Department of Labor finds City of Delray Beach retaliated against inspector for reporting cross-contamination between tap water, reclaimed sewage
DELRAY BEACH, FL – A federal whistleblower investigation has uncovered that Delray Beach retaliated against a city inspector who was fired after finding and reporting faults in the local water system that caused contamination of the public water supply.
After reports of smelly, discolored and sandy drinking water, a Water Utilities Department inspector investigated and identified faults in the municipal system that were allowing reclaimed sewer water to cross-contaminate the city’s drinking water supply. The inspector also participated actively in investigations by the Florida Department of Health and the Palm Beach County Office of Inspector General. The city then removed the inspector from doing inspections and terminated the employee in February 2022, claiming that their position had been eliminated in a reorganization that involved only their job.
On Feb. 24, 2022, the U.S. Department of Labor’s Occupational Safety and Health Administration opened an investigation, and later determined the city illegally harassed and terminated the employee for reporting the pollution concerns.
On April 18, 2023, the City of Delray Beach Commission ratified a settlement agreement, in which the city will pay the former inspector $818,500.
“The City of Delray Beach’s actions toward this worker and its response to concerns about the municipal drinking water supply are deeply troubling,” said OSHA Assistant Regional Administrator Lily Colon in Atlanta. “Our investigation showed that the city harassed and ultimately fired an employee sworn to protect the public for doing their job. No worker should fear being punished by their employer for reporting legitimate safety and health concerns, and OSHA will work vigorously to defend courageous people like this inspector.”
City of Delray Beach’s Water Utilities Department supplies a community of about 70,000 with potable water and reclaimed water and sewer services. These services include daily testing of drinking water and submitting these results to the Florida Department of Health to ensure the drinking water meets state health standards. The department also maintains the city’s water utilities infrastructure, including its sewage system.

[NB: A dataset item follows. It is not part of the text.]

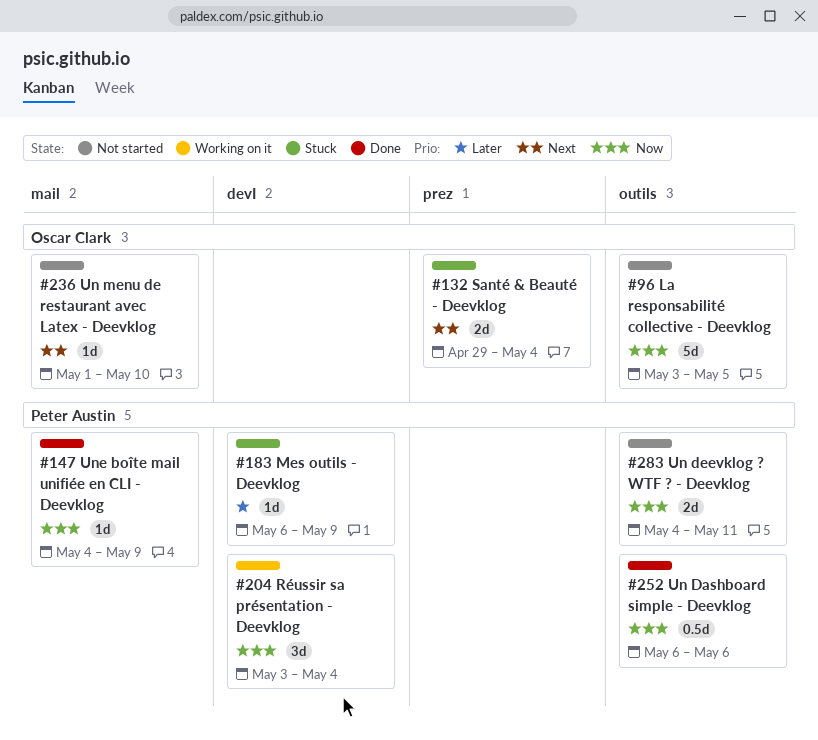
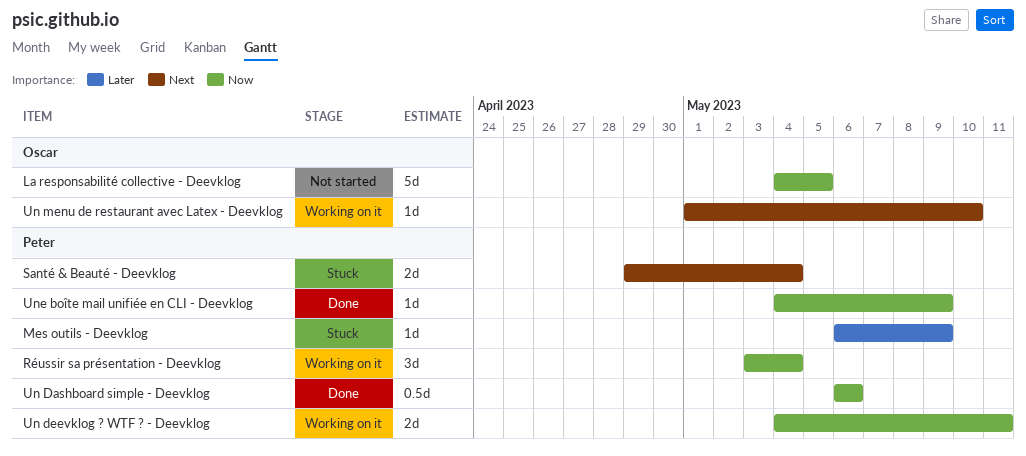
La responsabilité collective - Deevklog, start: May 3 -> May 4
Santé & Beauté - Deevklog, owner: Oscar Clark -> Peter Austin
Un deevklog ? WTF ? - Deevklog, status: Not started -> Working on it
Un menu de restaurant avec Latex - Deevklog, status: Not started -> Working on it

OSHA’s Whistleblower Protection Program enforces the whistleblower provisions of more than 20 whistleblower statutes protecting employees who report violations within various industries. For more information on whistleblower protections, visit OSHA’s Whistleblower Protection Programs webpage.
Under the Occupational Safety and Health Act, employers are responsible for providing safe and healthful workplaces for their employees. OSHA’s role is to help ensure these conditions for America’s working men and women by setting and enforcing standards, and providing training, education and assistance.
Editor’s note: The U.S. Department of Labor does not release the names of employees involved in whistleblower complaints.